(Sotomayor’s critics) are running together two different ideas of impartiality. One principle is that judges should be impartial in interpreting the law — they should apply the law no matter what its content happens to be, regardless of who comes before them. The second idea is that the content of the law should have a certain character — it should allow for no distinctions whatsoever based on group membership or personal characteristics. But suppose the law allows for such distinctions, for example, as current law does for certain affirmative action programs. Then the first principle of impartial application of the law whatever it may be conflicts with the second principle of neutrality with respect to groups, or, in this case, colorblindness. This problem happens all the time.
So by the second definition, impartiality requires activist judging. A lot of it. But Balkin’s point also hints at why the first definition — the type of impartiality Balkin says “we normally expect” judges to demonstrate — seems odd to me as well. It portrays judges as orienteers, making their way through the American wilderness guided only by a compass pointing straight north to Constitutional ideals. But any judge outside the Supreme Court — and to a certain extent, thanks to the pressures of stare decisis, Supreme Court justices as well — are bound not just by fidelity to the Constitution (much less the principles presumed to be behind it), but to a body of statutory law and precedent. (If they weren’t, Supreme Court decisions wouldn’t matter at all.)
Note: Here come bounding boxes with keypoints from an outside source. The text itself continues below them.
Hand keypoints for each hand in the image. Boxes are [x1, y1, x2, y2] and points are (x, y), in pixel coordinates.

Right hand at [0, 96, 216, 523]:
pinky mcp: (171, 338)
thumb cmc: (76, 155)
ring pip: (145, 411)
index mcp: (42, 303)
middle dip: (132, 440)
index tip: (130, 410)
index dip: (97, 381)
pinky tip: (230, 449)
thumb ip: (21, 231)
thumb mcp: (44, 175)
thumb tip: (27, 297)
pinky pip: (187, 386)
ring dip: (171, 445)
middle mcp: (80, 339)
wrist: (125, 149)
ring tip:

And the fingerprints of circumstance, of partiality, are all over this body of law. Precedent is the product of case law, the application of principle and statute to a particular set of circumstances, and honoring it often requires determining which “framework case” is most similar to the one at hand. No one who has spent any time in Washington believes that federal laws are any sort of pure expression of Constitutional principles. Even the Constitution itself exists in its current state only because of a series of compromises and negotiations. (No one who has read Catherine Drinker Bowen’s excellent book Miracle at Philadelphia could possibly mistake the Constitution for a set of tablets handed to George Washington on Mount Sinai.)
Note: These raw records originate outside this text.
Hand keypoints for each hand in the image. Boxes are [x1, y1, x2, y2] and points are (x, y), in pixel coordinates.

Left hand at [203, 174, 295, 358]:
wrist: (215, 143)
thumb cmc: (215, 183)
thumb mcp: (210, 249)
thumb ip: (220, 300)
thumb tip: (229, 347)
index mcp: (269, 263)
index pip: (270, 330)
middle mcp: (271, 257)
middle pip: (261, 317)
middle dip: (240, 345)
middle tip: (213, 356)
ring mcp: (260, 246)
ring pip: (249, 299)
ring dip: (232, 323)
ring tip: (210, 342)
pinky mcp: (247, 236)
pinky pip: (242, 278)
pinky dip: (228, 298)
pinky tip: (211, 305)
But even as we admit that the way that laws get made looks like, well, the manufacture of sausage, we expect that judges should stay unwaveringly loyal to these laws. (Any accusation of “legislating from the bench” implies that judges must remain bound by law, not principle, until instructed to do otherwise by a legislature.) We allow the people making law to represent their constituents — in fact, we generally encourage them to resemble their constituents and celebrate their own biographies — but we deny the same sort of personality to the judges who are instructed to interpret the products of politicians’ labor. Those who make law and those who apply it appear as completely different kinds of people, creating an odd divide that often makes it difficult to see the connection between the law of policy and the law of the judicial system at all. Furthermore, the double standard encourages politicians to develop larger-than-life personalities, while discouraging judges from demonstrating personality at all (see also: “pushy,” “sharp-tongued”). As Adam Serwer of the American Prospect put it on Twitter: “If there’s no place for empathy in the courtroom, why don’t we just get Google to design our new robo-judges?”
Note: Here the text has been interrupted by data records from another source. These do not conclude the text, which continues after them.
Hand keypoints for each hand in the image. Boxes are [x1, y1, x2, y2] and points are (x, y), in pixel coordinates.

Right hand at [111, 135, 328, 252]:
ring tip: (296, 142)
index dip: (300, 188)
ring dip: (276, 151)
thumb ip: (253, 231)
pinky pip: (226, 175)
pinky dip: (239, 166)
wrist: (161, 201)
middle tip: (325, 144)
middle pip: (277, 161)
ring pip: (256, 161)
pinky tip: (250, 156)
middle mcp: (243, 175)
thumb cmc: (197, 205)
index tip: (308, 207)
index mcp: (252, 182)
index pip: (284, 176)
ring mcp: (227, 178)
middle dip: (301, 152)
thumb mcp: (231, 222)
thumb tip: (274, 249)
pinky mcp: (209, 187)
The other problem is the way the public views law itself. The notion of the “rule of law” requires some odd alchemy. At some point in the process, ugly, compromise-filled, politically contingent legislation becomes stone-encoded, immutable Law. Alternatively, a detail-filled, context-dependent case becomes a guiding light of Precedent. It makes perfect sense that the bodies responsible for performing both of these transmutations should acquire outsized significance in the public eye. The alchemists of Precedent — Supreme Court justices — are nine beneficiaries of this; the Senate is gearing up for a massive confirmation battle over a judge whose two prior federal appointments it approved without incident, and no one seems to think this is strange at all. But in order for the transformation of legislation into Law to be meaningful, extraordinary symbolic power must be given to the act of signing it into law — done, of course, by the President.
The imperial Presidency and the rule of law are often seen as antagonists, and in many cases that’s true. But the very notion that the law is greater than any human being, including those who made it and those who interpret it, requires enhancing the stature of the man at the top.